Pour la famille

Quand en parler avec son enfant ?
Que penser des boissons « faites » pour les jeunes (desperados,…) ?
Que penser de sa première expérience avec l’alcool ?
Votre enfant de 14-15 ans organise une « boum », comment réagir ?
Qu’en est-il entre 16 et 20 ans ?

Quand en parler avec son enfant ?

L’alcool ? Tout le monde le connaît, y compris les enfants ! Il occupe une place privilégiée dans notre société, notre culture, notre gastronomie et même notre religion. Les enfants ont perçu cela, à leur manière.
C’est vers l’âge de 11-12 ans que l’enfant est le plus réceptif à ce type de conversation, avant il est rarement intéressé, après il met en doute ce qui est dit.
D’une façon générale, il est important d’éviter « d’initier » votre enfant trop tôt à l’alcool, c’est réduire le risque qu’il y prenne goût trop rapidement et qu’il devienne plus tard dépendant. Attendez qu’il vous le demande et positionnez-vous clairement en expliquant les risques à long terme. Parce qu’il a des effets psychotropes, ce n’est pas un produit pour les enfants ; il peut créer de graves problèmes à tout âge, selon la manière dont il est consommé.

Consignes de l'exercice –
1 – Reprenez tout le passage du texte de la page, depuis « Que penser de sa » jusqu'à « et 20 ans ? », en changeant « boum » en « fête ».
2 – D'après le texte de la page, à quel âge l'enfant est-il le plus réceptif à une conversation sur l'alcool ? Répondez en une phrase, s'il vous plaît.

Données fournies –
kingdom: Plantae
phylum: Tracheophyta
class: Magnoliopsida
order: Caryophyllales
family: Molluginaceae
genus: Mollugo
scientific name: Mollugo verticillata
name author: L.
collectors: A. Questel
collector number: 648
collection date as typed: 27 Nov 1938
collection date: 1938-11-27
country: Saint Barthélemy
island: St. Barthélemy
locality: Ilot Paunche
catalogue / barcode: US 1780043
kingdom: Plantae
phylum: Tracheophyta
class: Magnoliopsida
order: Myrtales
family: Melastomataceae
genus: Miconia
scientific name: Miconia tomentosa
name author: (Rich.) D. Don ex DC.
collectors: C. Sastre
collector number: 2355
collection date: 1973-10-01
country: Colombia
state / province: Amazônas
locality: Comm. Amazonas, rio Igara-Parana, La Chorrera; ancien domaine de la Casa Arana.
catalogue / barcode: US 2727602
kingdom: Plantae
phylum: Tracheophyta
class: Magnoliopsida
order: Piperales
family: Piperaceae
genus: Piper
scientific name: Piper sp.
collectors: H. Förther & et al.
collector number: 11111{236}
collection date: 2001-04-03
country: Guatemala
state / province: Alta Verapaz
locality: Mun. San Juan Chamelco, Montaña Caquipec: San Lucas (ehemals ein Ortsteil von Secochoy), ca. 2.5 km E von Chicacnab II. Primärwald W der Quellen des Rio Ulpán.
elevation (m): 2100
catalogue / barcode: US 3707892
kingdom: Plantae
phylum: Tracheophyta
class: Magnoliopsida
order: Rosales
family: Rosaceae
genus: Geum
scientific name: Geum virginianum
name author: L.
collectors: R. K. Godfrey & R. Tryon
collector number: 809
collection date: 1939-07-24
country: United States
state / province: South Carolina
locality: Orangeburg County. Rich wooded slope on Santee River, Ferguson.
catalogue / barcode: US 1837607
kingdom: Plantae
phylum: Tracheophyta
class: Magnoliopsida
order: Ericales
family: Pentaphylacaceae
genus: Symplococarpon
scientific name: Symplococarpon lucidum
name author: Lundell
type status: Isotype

Réponses de l'exercice –
1 –
Que penser de sa première expérience avec l’alcool ?
Votre enfant de 14-15 ans organise une « fête », comment réagir ?
Qu’en est-il entre 16 et 20 ans ?

2 – C'est vers l'âge de 11-12 ans que l'enfant est le plus réceptif à ce type de conversation.